Sunday, August 4, 2013

18th Sunday in Ordinary Time Cycle “C” August , 2013

          In today’s Gospel we hear this sobering line: “This night your life will be demanded of you.”   This night, August 4th , your life will be demanded of you.” .....    
Could be.  We know that this blunt and startling statement someday will be true for each of us.  For some night, or some morning, or some day, your life will be demanded of you, and my life will be demanded of me.   There will be no continuations, no extensions, no appeals.  It could be a disease, an accident, or just old age.  It could be a surprise.  It was already 47 years ago on August 1st that a gunman with a high powered rifle in the UT tower killed 14 people and wounded 32 others.  It could be a lot of things, but it will be something.      So let us assume, that like in the Gospel, it is tonight.   Hmmmmm.
          What do you look back on?  What is important to you?     In the Gospel today Jesus assures us: “one’s life does not consist of possessions.”  Obviously there is much more to life than possessions.  You probably were not thinking about your favorite possessions just now.  But we do spend an awful lot of time and energy earning, buying, and accumulating stuff.
          The rich man in the Gospel runs into a problem: “I do not have space to store my harvest”.  Anyone here ever run into that problem, not have enough space to store all your possessions, all your stuff?   Yeah, most of us.  So we sometimes do what the rich man did - not tear down our barns and build bigger ones - but we get more space:  we rent a storage locker, we buy more organizers and storage units, sometimes we get a bigger house, or at least we wish we had more space to store more stuff. 
          But, ... “one’s life does not consist of possessions.”    So, ¿What does it consist of?   In the second reading from St. Paul to the Colossians, Paul urges us “seek what is above.”  What does Paul mean?  What is “above”???
          Well, the things of God, the things of the Holy Spirit.  Immediately following the passage we have as our second reading today, St.

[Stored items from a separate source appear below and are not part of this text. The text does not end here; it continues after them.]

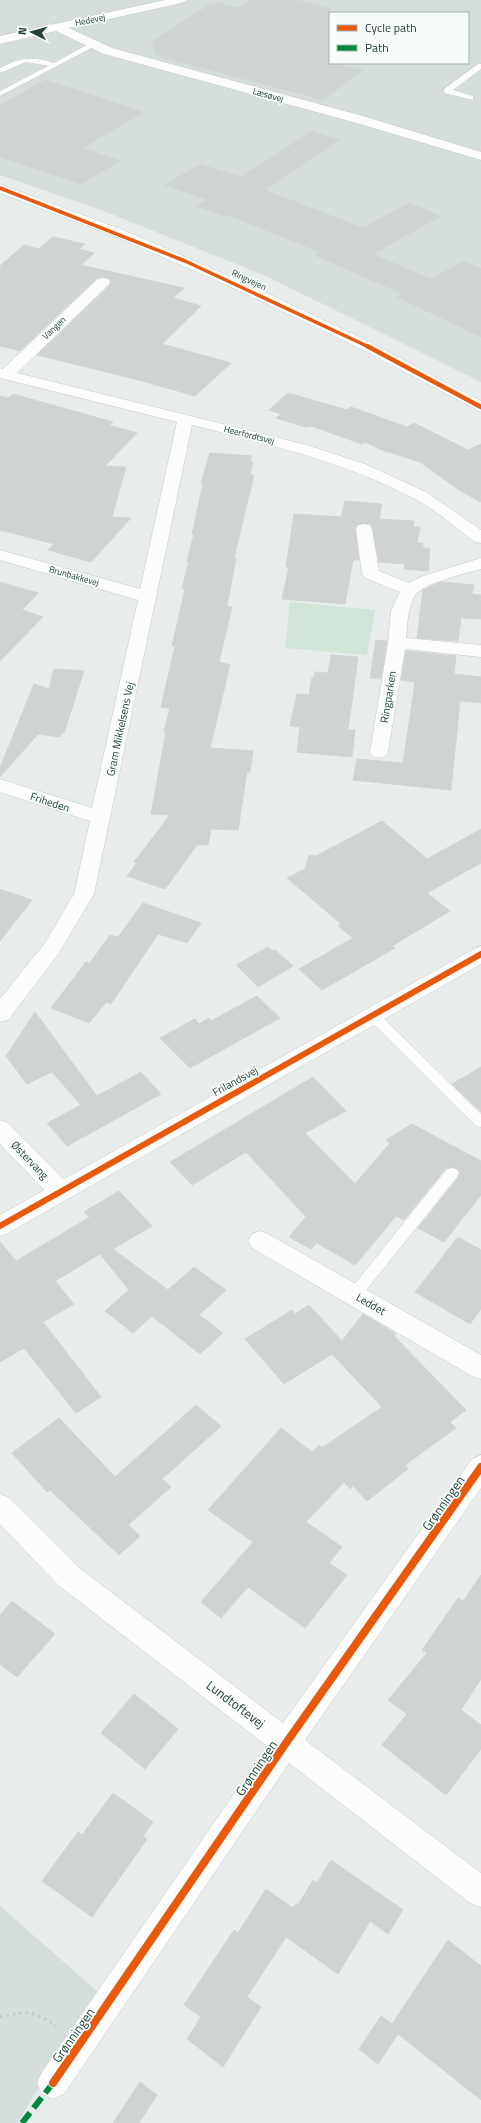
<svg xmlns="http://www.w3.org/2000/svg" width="481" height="2123" viewBox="0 0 481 2123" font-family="'Titillium Web',sans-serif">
<rect width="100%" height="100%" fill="#e8edeb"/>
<g fill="#d6dedb" fill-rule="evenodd">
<path d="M0,0H481V382L266,276L101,210L0,175ZM330,13H468V63H330Z"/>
<polygon points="0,1906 98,1992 17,2123 0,2123"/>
</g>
<polygon fill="#d1e6d8" points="290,602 375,610 367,655 285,648"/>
<g fill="#cfd4d2" stroke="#d1d6d4">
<polygon points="251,0 296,0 330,8 330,63 363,70 323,100 157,56 152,41 209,5 218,3 239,8"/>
<polygon points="45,80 144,112 82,148 120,161 81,184 0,157 0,105"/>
<polygon points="312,131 340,140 265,190 363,228 409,203 441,216 373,254 431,279 464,261 481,269 481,337 397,297 403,294 314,255 320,252 227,215 225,216 196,206 207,200 165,185 200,164 241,177"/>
<polygon points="53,237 85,244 79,249 94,253 81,265 184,288 173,298 201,306 162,344 231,363 195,396 135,379 37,355 109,286 111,281 108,278 103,277 97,278 20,351 0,346 0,266 24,245 39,249"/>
<polygon points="288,393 347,410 351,407 407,427 414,423 468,450 481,444 481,502 459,490 420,462 382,450 365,442 362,444 311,426 305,427 276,418 281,414 269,410"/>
<polygon points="13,394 113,422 109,425 137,433 105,466 126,467 112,517 131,518 91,562 48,550 54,544 0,530 0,396 8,398"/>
<polygon points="210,453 252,456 250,462 253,462 250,474 254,475 234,558 236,558 227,606 232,607 219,662 230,665 210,748 253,751 250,772 247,772 238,830 211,829 208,845 197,845 165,889 127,876 137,863 134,862 170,815 151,814 166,732 164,732 170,708 161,707 175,646 172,646 185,589 182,588 189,561 187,561 194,534 192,534 203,484 201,483"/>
<polygon points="345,501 382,504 379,519 414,521 413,527 420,527 417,543 423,543 423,548 430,549 428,571 404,569 405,564 379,562 371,524 358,524 355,529 359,560 353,560 345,604 282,599 289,567 286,567 294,514 341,517"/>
<polygon points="0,582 38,593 22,610 43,617 0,661"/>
<polygon points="441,582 474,585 472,594 481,595 481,619 461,618 458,641 417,638 423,590"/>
<polygon points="376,640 387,641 381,679 370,678"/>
<polygon points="406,651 456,656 454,674 481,677 481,703 460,701 451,790 353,780 357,759 403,763 415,682 401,680"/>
<polygon points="331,655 358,657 348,730 355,730 352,757 297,752 300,727 290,726 297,694 309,695 312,677 314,678 315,672 328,673"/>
<polygon points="54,669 84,671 64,733 62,732 60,737 38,734 0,777 0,768 34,684 49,689"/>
<polygon points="382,821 427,859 481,829 481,863 427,893 450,911 392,946 395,948 322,990 299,969 353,938 338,926 341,924 287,878 305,869 309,855 316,856"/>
<polygon points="0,889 32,900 0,941"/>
<polygon points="143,903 201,923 187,943 158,934 111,1004 106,1002 89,1023 51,1008 86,962 90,963 110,935 118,937"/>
<polygon points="268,947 272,951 275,950 293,966 258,987 236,965"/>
<polygon points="257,996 280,1018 190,1068 160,1038 195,1019 199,1024 209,1018 211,1021"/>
<polygon points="35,1012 97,1096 141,1072 161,1094 67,1146 47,1123 81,1105 52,1072 27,1084 6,1056"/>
<polygon points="481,1067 481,1112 452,1084"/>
<polygon points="313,1077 346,1111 305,1133 355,1184 390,1143 386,1140 412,1124 481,1161 481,1195 444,1242 418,1228 458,1178 460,1172 457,1168 446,1168 404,1220 396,1216 355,1265 317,1243 311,1249 289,1237 306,1217 246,1152 192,1185 170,1162"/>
<polygon points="119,1191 152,1226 113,1249 168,1290 194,1267 226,1290 199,1315 223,1333 200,1354 152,1316 133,1333 105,1311 129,1290 100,1254 55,1281 74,1304 43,1322 101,1397 76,1413 24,1348 0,1362 0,1242 16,1261 90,1217 84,1212"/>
<polygon points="458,1237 481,1250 481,1309 470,1324 415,1292"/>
<polygon points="309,1305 342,1341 363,1314 396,1334 394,1336 466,1410 450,1422 456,1428 405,1465 408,1469 367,1501 353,1486 350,1489 344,1482 306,1522 342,1547 329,1563 347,1575 305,1628 248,1587 221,1618 201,1602 253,1542 208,1510 281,1428 312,1452 319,1445 322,1448 382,1407 332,1354 284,1384 245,1339 292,1310 295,1314"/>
<polygon points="196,1405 221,1426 162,1479 171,1487 128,1525 140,1536 119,1555 50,1490 47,1492 12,1453 59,1418 115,1477"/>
<polygon points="481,1575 481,1679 461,1710 481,1725 481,1749 446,1795 382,1745 407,1714 388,1700 427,1653 422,1650 458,1598 463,1601"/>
<polygon points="12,1601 55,1634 17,1677 0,1664 0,1615"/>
<polygon points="134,1694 178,1729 145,1769 101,1733"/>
<polygon points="113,1793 153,1822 143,1836 147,1839 92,1917 42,1881 78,1832 82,1835"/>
<polygon points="331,1860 403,1910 388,1934 370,1921 338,1974 286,1937 247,1997 261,2007 223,2067 187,2039 201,2017 184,2005 234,1930 238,1933 266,1889 293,1908 296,1903 298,1905 313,1880 317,1883"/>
<polygon points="448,1940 481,1966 481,2100 398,2034 378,2064 359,2049 381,2016 392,2024"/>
<polygon points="140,2082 157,2095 139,2123 113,2123"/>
</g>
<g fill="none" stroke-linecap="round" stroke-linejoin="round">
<g stroke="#c5cac8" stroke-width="1">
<g id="lane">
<path d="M90,43L97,45L0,96V91L48,66L26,62L0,73V68C19,58 33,56 54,63Z"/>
<polygon points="478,64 481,64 481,69 453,90 473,96 473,100 444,93 444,89"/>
<polygon points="372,1010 377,1012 481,1114 481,1127 476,1126 367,1018 366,1015 367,1012"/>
<polygon points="452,1168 457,1169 459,1173 457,1177 359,1299 354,1301 349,1299 347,1295 349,1291 447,1169"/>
</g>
</g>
<g stroke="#c5cac8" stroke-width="1">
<g id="street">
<polygon points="165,0 187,0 181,3 69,28 112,48 363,116 481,152 481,160 353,122 104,54 56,31 0,44 0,36"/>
<path d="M103,278L108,279L110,282L108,285L17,373L307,445L365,464L426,492L481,530V543L475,542C455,527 435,509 413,498C343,461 267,444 192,425L94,894L59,953L8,1020L0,1022V999L45,943L74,894L90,821L0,792V779L92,808L138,600L0,560V550L140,589L177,422L0,378V368L3,369L98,279Z"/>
<path d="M364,524L370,525L372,529L379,571L409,583L423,576L481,558V569C467,573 426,583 417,593C407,605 408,624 406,638L481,645V657L405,649L388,752L386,756L379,758L372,756L370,752L388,643L391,611L400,592L365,578L362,574L356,529L358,525Z"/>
<polygon points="0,1120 8,1123 68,1184 72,1191 68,1198 60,1200 52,1198 0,1144"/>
<polygon points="260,1231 268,1234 481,1355 481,1379 472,1376 252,1248 248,1241 252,1234"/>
<polygon points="481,1455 481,1488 305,1740 481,1873 481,1907 470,1903 289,1763 64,2094 53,2099 42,2094 37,2083 42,2072 267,1746 58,1585 0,1524 0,1494 9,1498 78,1567 283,1723 472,1459"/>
</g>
</g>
<g stroke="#c3cbc8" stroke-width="1">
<g id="secondary">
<polygon points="0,184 128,232 250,285 370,342 481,401 481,412 359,348 240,291 119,238 0,193"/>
<polygon points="481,946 481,964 8,1233 0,1236 0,1215 474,949"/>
</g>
</g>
<path stroke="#c3ccca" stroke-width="3" stroke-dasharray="2.5 4" stroke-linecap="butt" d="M0,2017C26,2011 34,2010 56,2026"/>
<use href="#lane" fill="#fcfcfc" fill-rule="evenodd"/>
<use href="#street" fill="#fcfcfc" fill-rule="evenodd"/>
<use href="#secondary" fill="#fcfcfc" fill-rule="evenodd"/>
<polyline stroke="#00873e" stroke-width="6" stroke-dasharray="13 6" stroke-linecap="butt" points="22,2123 53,2083"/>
<g stroke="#f7fbf9" stroke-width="5">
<polyline id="cycleway-far3" points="0,188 185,261 369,347"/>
</g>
<g stroke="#f7fbf9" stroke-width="6">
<polyline id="cycleway-far2" points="367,346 481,407"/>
</g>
<g stroke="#f7fbf9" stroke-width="8">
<polyline id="cycleway-far1" points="0,1226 481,954"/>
</g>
<g stroke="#f7fbf9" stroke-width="10">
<polyline id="cycleway" points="53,2083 286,1743 481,1467"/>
</g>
<use href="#cycleway-far3" stroke="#e8590c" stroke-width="3.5"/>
<use href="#cycleway-far2" stroke="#e8590c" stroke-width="4.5"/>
<use href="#cycleway-far1" stroke="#e8590c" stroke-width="6"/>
<use href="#cycleway" stroke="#e8590c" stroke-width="8"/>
</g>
<g text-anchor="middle" stroke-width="3.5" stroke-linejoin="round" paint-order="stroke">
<g font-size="9" fill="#24423a" stroke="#f7fbf9">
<text transform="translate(90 20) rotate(-12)" y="3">Hedevej</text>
<text transform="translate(268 95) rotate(15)" y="3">Læsøvej</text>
<text transform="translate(249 280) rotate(25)" y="3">Ringvejen</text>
<text transform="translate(54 328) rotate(-44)" y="3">Vangen</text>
<text transform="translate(249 435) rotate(14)" y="3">Heerfordtsvej</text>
<text transform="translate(74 576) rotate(16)" y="3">Brunbakkevej</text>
</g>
<g font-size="11" fill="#24423a" stroke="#f7fbf9">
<text transform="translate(388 697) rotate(-81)" y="4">Ringparken</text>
<text transform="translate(120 729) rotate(-78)" y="4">Gram Mikkelsens Vej</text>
<text transform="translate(50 802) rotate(18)" y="4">Friheden</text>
<text transform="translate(235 1081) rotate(-29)" y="4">Frilandsvej</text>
<text transform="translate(30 1160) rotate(46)" y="4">Østervang</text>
<text transform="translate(371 1304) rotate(30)" y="4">Leddet</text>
</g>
<g font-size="13" fill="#24423a" stroke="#f7fbf9">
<text transform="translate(443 1503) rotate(-55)" y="5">Grønningen</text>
<text transform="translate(236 1704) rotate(37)" y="5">Lundtoftevej</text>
<text transform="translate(256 1768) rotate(-56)" y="5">Grønningen</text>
<text transform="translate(73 2035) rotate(-55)" y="5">Grønningen</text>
</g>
</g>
<rect x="329" y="12" width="140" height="52" fill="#f7fbf9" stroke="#a3b1ad"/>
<rect x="337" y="25" width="20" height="6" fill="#e8590c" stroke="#a3b1ad"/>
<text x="365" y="32" font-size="12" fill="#24423a">Cycle path</text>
<rect x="337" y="45" width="20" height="6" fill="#00873e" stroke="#a3b1ad"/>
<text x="365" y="52" font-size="12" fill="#24423a">Path</text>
<g transform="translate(32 32) rotate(276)" stroke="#f7fbf9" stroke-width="3" paint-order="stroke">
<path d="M0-3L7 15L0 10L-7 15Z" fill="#24423a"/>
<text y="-6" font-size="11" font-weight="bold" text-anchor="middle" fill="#24423a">N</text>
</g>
</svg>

Paul continues:  Put on then, as God's chosen ones, holy and beloved, heartfelt compassion, kindness, humility, gentleness, and patience, bearing with one another and forgiving one another,  …over all these put on love, that is, the bond of perfection.    … let the peace of Christ control your hearts, the peace into which you were also called in one body.   And be thankful.”
          These are the things that are above.  As Christians, followers of Jesus, our life is to be much more about these things that are above than about possessions and money.  The rich man in the Gospel is labeled by God a fool, because he stored up treasure for himself, but was “not rich in what matters to God.”  
          Being rich in what matters to God does not require bigger barns, nor more closet space, nor storage lockers, nor anything like that, but it does require a bigger heart.  It means being rich in heartfelt compassion, kindness, humility, gentleness, and patience, and especially in Faith, Hope and Love. 
          Now please understand that the Gospel is not telling us that money and possessions are bad.  The rich man in the Gospel was a fool because he stored up his treasures for himself.  He was a fool because of his greed and self-centeredness, not because he was rich.  He was a fool because he thought the bounty of his harvest was all about him.  He foolishly failed to recognize that this blessing was given to him for a purpose, as a privilege and a responsibility to help others. 
          The poor and the middle class can be just as greedy as any rich person.   Greed is about a stance of clutching and grasping.  The opposite of greed is generosity, a stance of openness.  And the poor can also be as generous as any billionaire.
          Money is therefore, not about accumulating more and more possessions, but about doing good with it: supporting yourself and your family, and then helping to alleviate suffering, and making the world a better place.  With wealth comes the opportunity, and the responsibility, to grow rich in what matters to God. 
          “This night your life will be demanded of you.”  It is a sobering thought.  But in contradiction to our first reading today, we do not believe that “All things are vanity!”
          Wealth does not need to make us greedy.  We do not need to waste our lives in mindless consumerism and the exhausting and silly pursuit of more and more useless stuff.  Shopping is not our destiny.  We are called to more than that.  The gift of God’s Holy Spirit calls us to a new way of life in Christ.
           As St. Paul exhorts us in today’s second reading:
“Think of what is above, not of what is on earth.
For you have died, and your life is hidden with Christ in God.
When Christ your life appears, then you too will appear with him in glory.”

And that is something to look forward to!